Let $ABC$ be a triangle with $AB=340$, $BC=146$, and $CA=390$. If $M$ is a point on the interior of segment $BC$ such that the length $AM$ is an integer, then the average of all distinct possible values of $AM$ can be expressed in the form $\tfrac pq$, where $p$ and $q$ are relatively prime positive integers. Find $p+q$.

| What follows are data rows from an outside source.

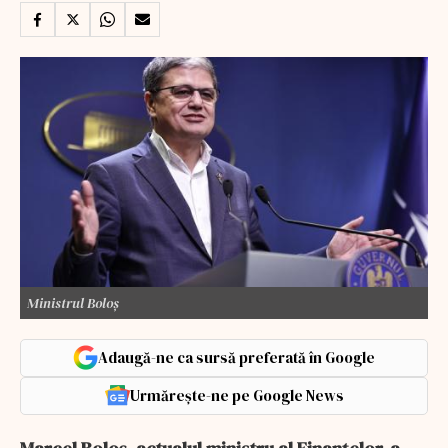
Ministrul Boloș
Adaugă-ne ca sursă preferată în Google
Urmărește-ne pe Google News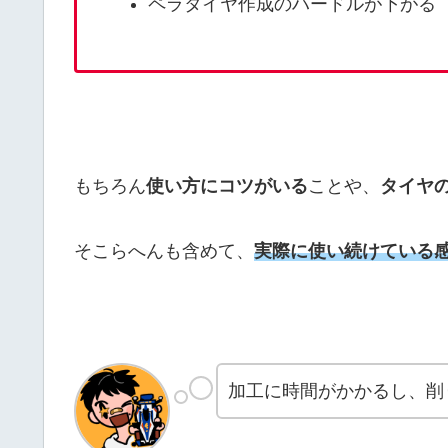
ペラタイヤ作成のハードルが下がる
もちろん
使い方にコツがいる
ことや、
タイヤ
そこらへんも含めて、
実際に使い続けている
加工に時間がかかるし、削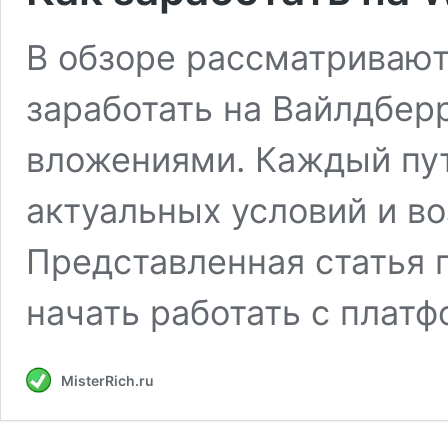
В обзоре рассматриваютс
заработать на Вайлдбер
вложениями. Каждый пут
актуальных условий и в
Представленная статья 
начать работать с плат
MisterRich.ru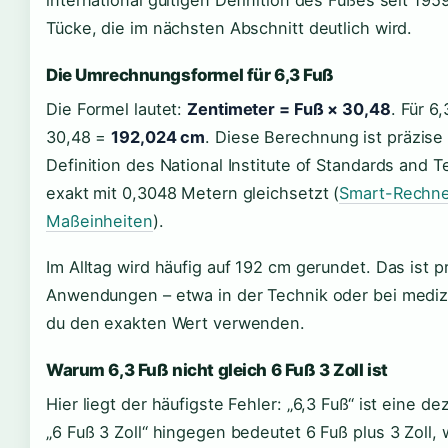
international gültigen Definition des Fußes seit 19
Tücke, die im nächsten Abschnitt deutlich wird.
Die Umrechnungsformel für 6,3 Fuß
Die Formel lautet:
Zentimeter = Fuß × 30,48
. Für 6
30,48 =
192,024 cm
. Diese Berechnung ist präzise 
Definition des National Institute of Standards and T
exakt mit 0,3048 Metern gleichsetzt (
Smart-Rechner
Maßeinheiten
).
Im Alltag wird häufig auf 192 cm gerundet. Das ist 
Anwendungen – etwa in der Technik oder bei mediz
du den exakten Wert verwenden.
Warum 6,3 Fuß nicht gleich 6 Fuß 3 Zoll ist
Hier liegt der häufigste Fehler: „6,3 Fuß“ ist eine 
„6 Fuß 3 Zoll“ hingegen bedeutet 6 Fuß plus 3 Zoll,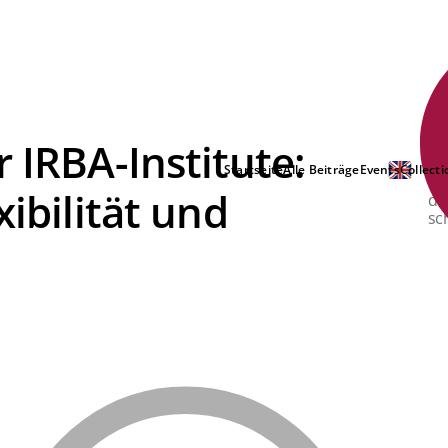
 IRBA-Institute:
Die
ge
Startseite
Alle Beiträge
Events
Collecti
ra
xibilität und
di
sc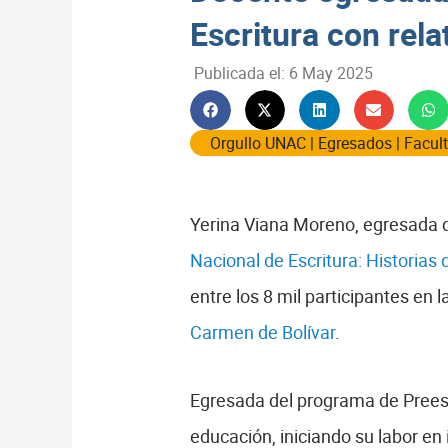
Escritura con rel
Publicada el:
6 May 2025
Orgullo UNAC
|
Egresados
|
Facul
Yerina Viana Moreno, egresada 
Nacional de Escritura: Historias
entre los 8 mil participantes en 
Carmen de Bolívar
.
Egresada del programa de Preesco
educación, iniciando su labor en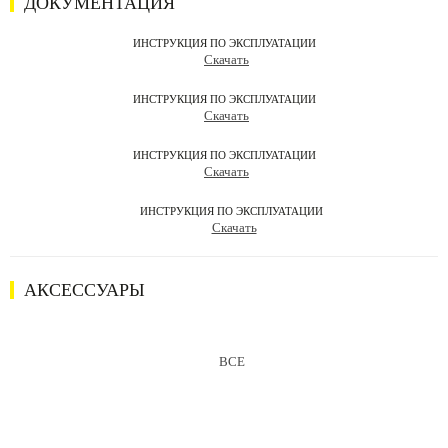
ДОКУМЕНТАЦИЯ
ИНСТРУКЦИЯ ПО ЭКСПЛУАТАЦИИ
Скачать
ИНСТРУКЦИЯ ПО ЭКСПЛУАТАЦИИ
Скачать
ИНСТРУКЦИЯ ПО ЭКСПЛУАТАЦИИ
Скачать
ИНСТРУКЦИЯ ПО ЭКСПЛУАТАЦИИ
Скачать
АКСЕССУАРЫ
ВСЕ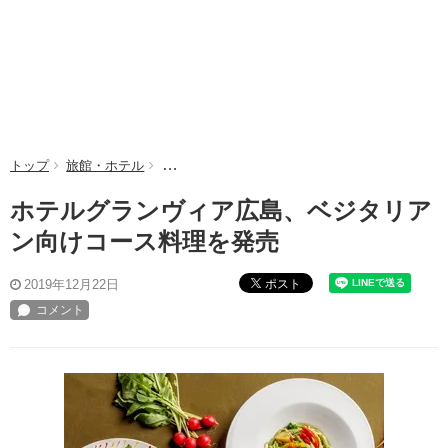
トップ
旅館・ホテル
ホテルグランヴィア広島、ベジタリアン向けコー
ホテルグランヴィア広島、ベジタリア
ン向けコース料理を発売
ポスト
2019年12月22日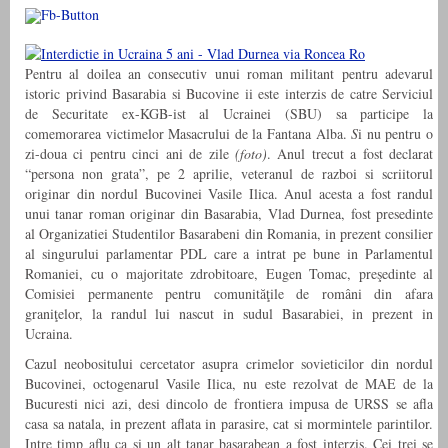
Pentru al doilea an consecutiv unui roman militant pentru adevarul
istoric privind Basarabia si Bucovine ii este interzis de catre Serviciul
de Securitate ex-KGB-ist al Ucrainei (SBU) sa participe la
comemorarea victimelor Masacrului de la Fantana Alba.
S
i nu pentru o
zi-doua ci pentru cinci ani de zile
(foto)
. Anul trecut a fost declarat
“persona non grata”, pe 2 aprilie, veteranul de razboi si scriitorul
originar din nordul Bucovinei Vasile Ilica. Anul acesta a fost randul
unui tanar roman originar din Basarabia, Vlad Durnea, fost presedinte
al Organizatiei Studentilor Basarabeni din Romania, in prezent consilier
al singurului parlamentar PDL care a intrat pe bune in Parlamentul
Romaniei, cu o majoritate zdrobitoare, Eugen Tomac, preşedinte al
Comisiei permanente pentru comunităţile de români din afara
graniţelor, la randul lui nascut in sudul Basarabiei, in prezent in
Ucraina.
Cazul neobositului cercetator asupra crimelor sovieticilor din nordul
Bucovinei, octogenarul Vasile Ilica, nu este rezolvat de MAE de la
Bucuresti nici azi, desi dincolo de frontiera impusa de URSS se afla
casa sa natala, in prezent aflata in parasire, cat si mormintele parintilor.
Intre timp aflu ca si un alt tanar basarabean a fost interzis. Cei trei se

$[asy] size(3.5cm); defaultpen(fontsize(10pt)); pair A,B,C,M; A=dir(95); B=dir(-117); C=dir(-63); M=(2B+3C)/5; draw(A--B--C--A); draw(A--M,dashed); dot("A",A,N); dot("B",B,SW); dot("C",C,SE); dot("M",M,NW); label("340",A--B,W); label("390",A--C,E); label("146",B--C,S); [/asy]$

## Solution

Given that the length $AM$ is an integer and that it lies on the interior of segment $BC$, the shortest possible length of $AM$ is the length of the altitude dropped straight down from vertex $A$. This can be calculated as $\frac{2[\triangle ABC]}{BC}$, which is equal to $$\frac{2[\triangle ABC]}{146}$$ or $$\frac{[\triangle ABC]}{73}.$$ The area of triangle $ABC$ can be found using Heron's formula. It is just $$\sqrt{s(s-a)(s-b)(s-c)}=\sqrt{438 \cdot 98 \cdot 292 \cdot 48}=24528.$$ The shortest possible length of $AM$ is $$\frac{24528}{73}=336.$$ $AM$ can be anything greater than or equal to $336$, but the condition that point $M$ lies in the interior of segment $BC$ limits the values that we can reach. Starting at $B$ and heading east (we cannot get $340$ because $M$ is strictly between $B$ and $C$), we reach the integers $$AM=339, 338, 337, 336,$$ and then as we move further east the length of $AM$ will start to increase. We then reach $$AM=337, 338, 339, 340,..., 386, 387, 388, 389.$$ We cannot get $390$ because then $M=C$ which is not allowed. The distinct possible values of $AM$ are $$336, 337, 338,..., 388, 389.$$ The average is $$\frac{336+389}{2}=\frac{725}{2}.$$ The answer is $725+2=\boxed{727}.$